### Problem requirements:
Only the pictures stay out; every record is to be quoted exactly.

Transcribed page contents

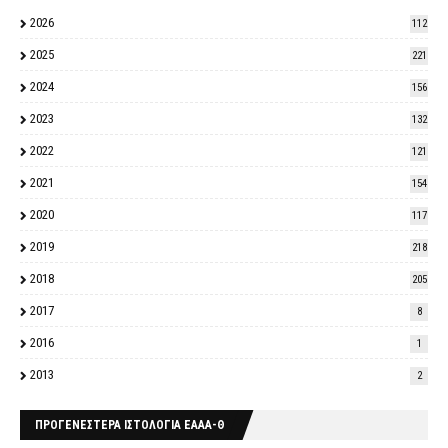
2026
112
2025
221
2024
156
2023
132
2022
121
2021
154
2020
117
2019
218
2018
205
2017
8
2016
1
2013
2
ΠΡΟΓΕΝΕΣΤΕΡΑ ΙΣΤΟΛΟΓΙΑ ΕΑΑΑ-Θ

### Task result:
2026
112
2025
221
2024
156
2023
132
2022
121
2021
154
2020
117
2019
218
2018
205
2017
8
2016
1
2013
2
ΠΡΟΓΕΝΕΣΤΕΡΑ ΙΣΤΟΛΟΓΙΑ ΕΑΑΑ-Θ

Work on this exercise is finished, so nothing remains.